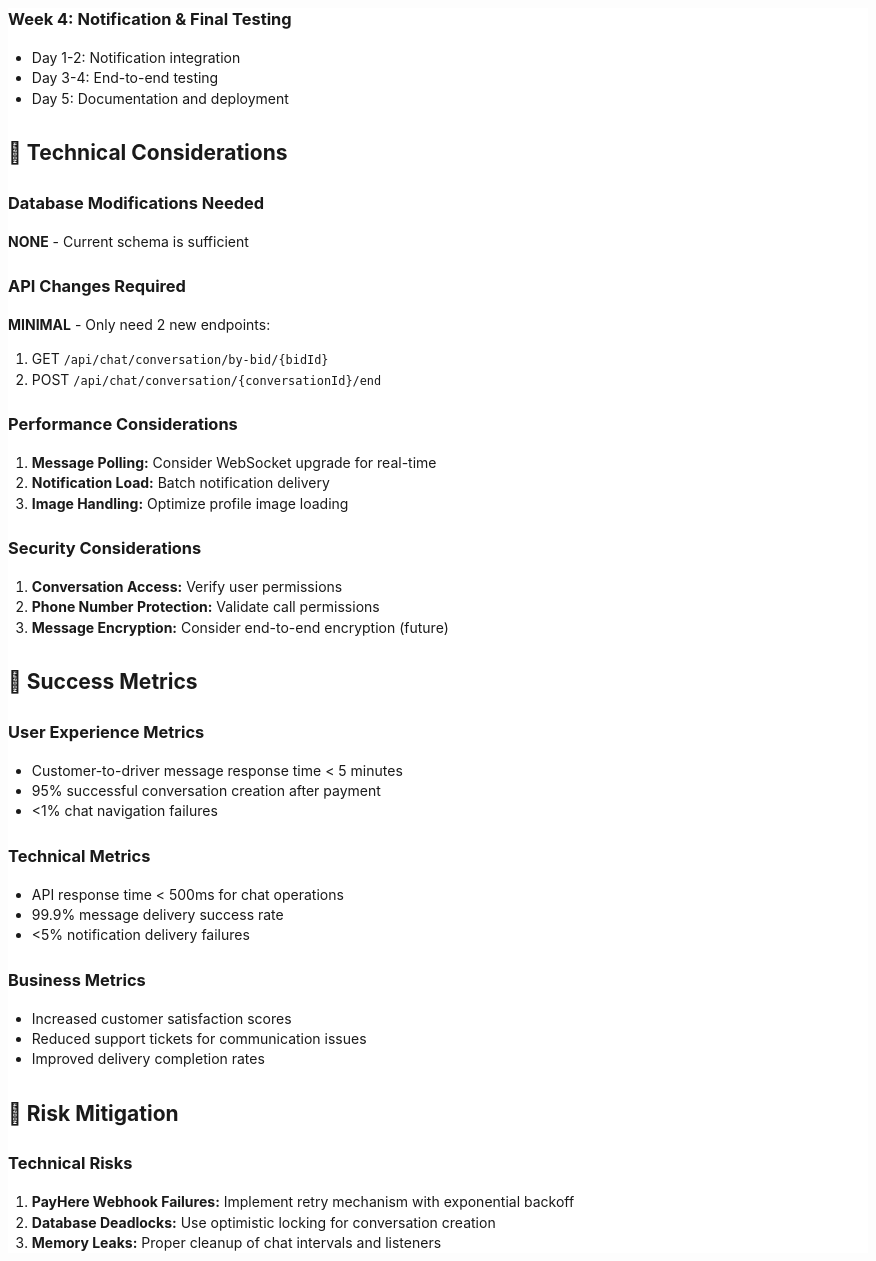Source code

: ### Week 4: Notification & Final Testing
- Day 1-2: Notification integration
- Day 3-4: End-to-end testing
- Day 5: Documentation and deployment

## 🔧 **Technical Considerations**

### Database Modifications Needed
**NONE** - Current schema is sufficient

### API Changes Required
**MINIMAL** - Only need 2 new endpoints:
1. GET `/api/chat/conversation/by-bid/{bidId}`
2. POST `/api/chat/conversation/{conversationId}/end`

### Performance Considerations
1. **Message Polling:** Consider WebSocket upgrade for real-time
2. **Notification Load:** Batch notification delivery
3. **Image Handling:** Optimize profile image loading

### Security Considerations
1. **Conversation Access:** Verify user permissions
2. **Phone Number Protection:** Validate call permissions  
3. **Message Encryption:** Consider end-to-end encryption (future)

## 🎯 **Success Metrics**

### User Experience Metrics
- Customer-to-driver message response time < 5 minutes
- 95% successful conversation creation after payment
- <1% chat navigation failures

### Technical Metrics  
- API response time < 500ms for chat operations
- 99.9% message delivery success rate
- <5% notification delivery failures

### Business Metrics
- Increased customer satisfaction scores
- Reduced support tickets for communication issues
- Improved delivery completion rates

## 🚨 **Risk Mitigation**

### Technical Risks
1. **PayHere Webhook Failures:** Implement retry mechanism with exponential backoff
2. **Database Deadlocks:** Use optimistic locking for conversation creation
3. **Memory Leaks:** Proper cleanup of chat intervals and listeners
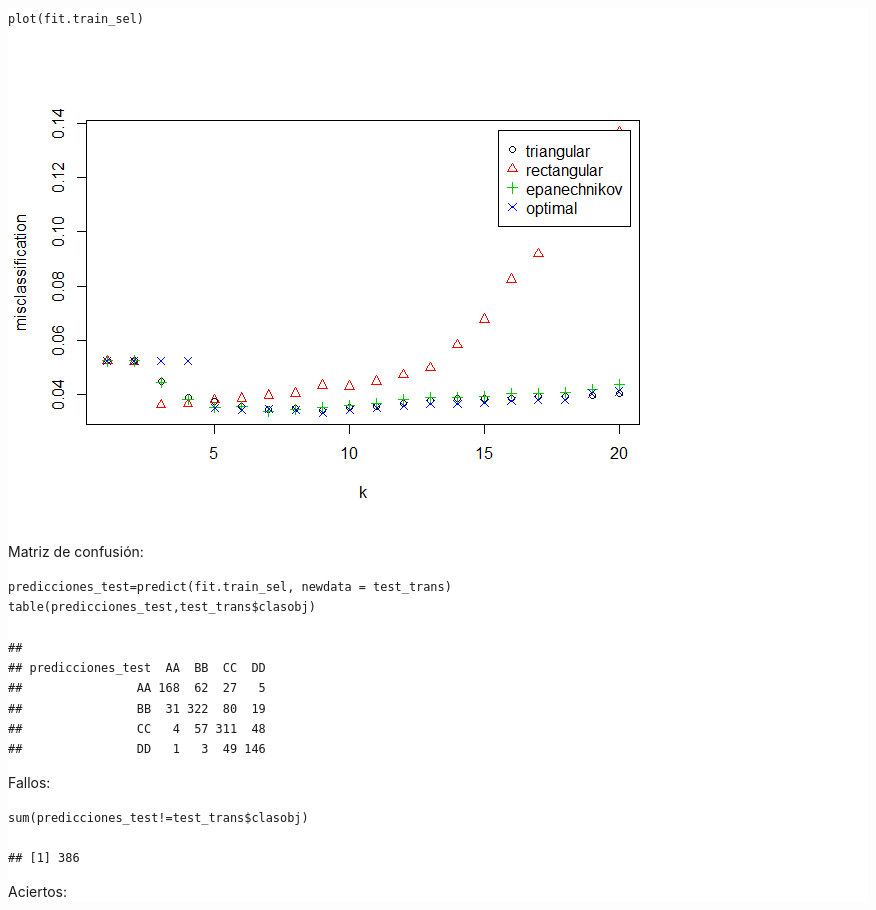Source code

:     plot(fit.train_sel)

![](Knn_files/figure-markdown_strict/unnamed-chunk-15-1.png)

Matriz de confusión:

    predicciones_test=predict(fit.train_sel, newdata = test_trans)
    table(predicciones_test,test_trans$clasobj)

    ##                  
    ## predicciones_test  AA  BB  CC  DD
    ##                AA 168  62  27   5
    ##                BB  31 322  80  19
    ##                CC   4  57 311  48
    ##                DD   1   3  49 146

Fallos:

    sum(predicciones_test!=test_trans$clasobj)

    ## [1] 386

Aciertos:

GOAL OF THE EXERCISE -
Copy out the source text of both items above word for word, without the pictures.

SOLUTION BELOW -
Source code

: ### Week 4: Notification & Final Testing
- Day 1-2: Notification integration
- Day 3-4: End-to-end testing
- Day 5: Documentation and deployment

## 🔧 **Technical Considerations**

### Database Modifications Needed
**NONE** - Current schema is sufficient

### API Changes Required
**MINIMAL** - Only need 2 new endpoints:
1. GET `/api/chat/conversation/by-bid/{bidId}`
2. POST `/api/chat/conversation/{conversationId}/end`

### Performance Considerations
1. **Message Polling:** Consider WebSocket upgrade for real-time
2. **Notification Load:** Batch notification delivery
3. **Image Handling:** Optimize profile image loading

### Security Considerations
1. **Conversation Access:** Verify user permissions
2. **Phone Number Protection:** Validate call permissions  
3. **Message Encryption:** Consider end-to-end encryption (future)

## 🎯 **Success Metrics**

### User Experience Metrics
- Customer-to-driver message response time < 5 minutes
- 95% successful conversation creation after payment
- <1% chat navigation failures

### Technical Metrics  
- API response time < 500ms for chat operations
- 99.9% message delivery success rate
- <5% notification delivery failures

### Business Metrics
- Increased customer satisfaction scores
- Reduced support tickets for communication issues
- Improved delivery completion rates

## 🚨 **Risk Mitigation**

### Technical Risks
1. **PayHere Webhook Failures:** Implement retry mechanism with exponential backoff
2. **Database Deadlocks:** Use optimistic locking for conversation creation
3. **Memory Leaks:** Proper cleanup of chat intervals and listeners
Source code

:     plot(fit.train_sel)

![](Knn_files/figure-markdown_strict/unnamed-chunk-15-1.png)

Matriz de confusión:

    predicciones_test=predict(fit.train_sel, newdata = test_trans)
    table(predicciones_test,test_trans$clasobj)

    ##                  
    ## predicciones_test  AA  BB  CC  DD
    ##                AA 168  62  27   5
    ##                BB  31 322  80  19
    ##                CC   4  57 311  48
    ##                DD   1   3  49 146

Fallos:

    sum(predicciones_test!=test_trans$clasobj)

    ## [1] 386

Aciertos:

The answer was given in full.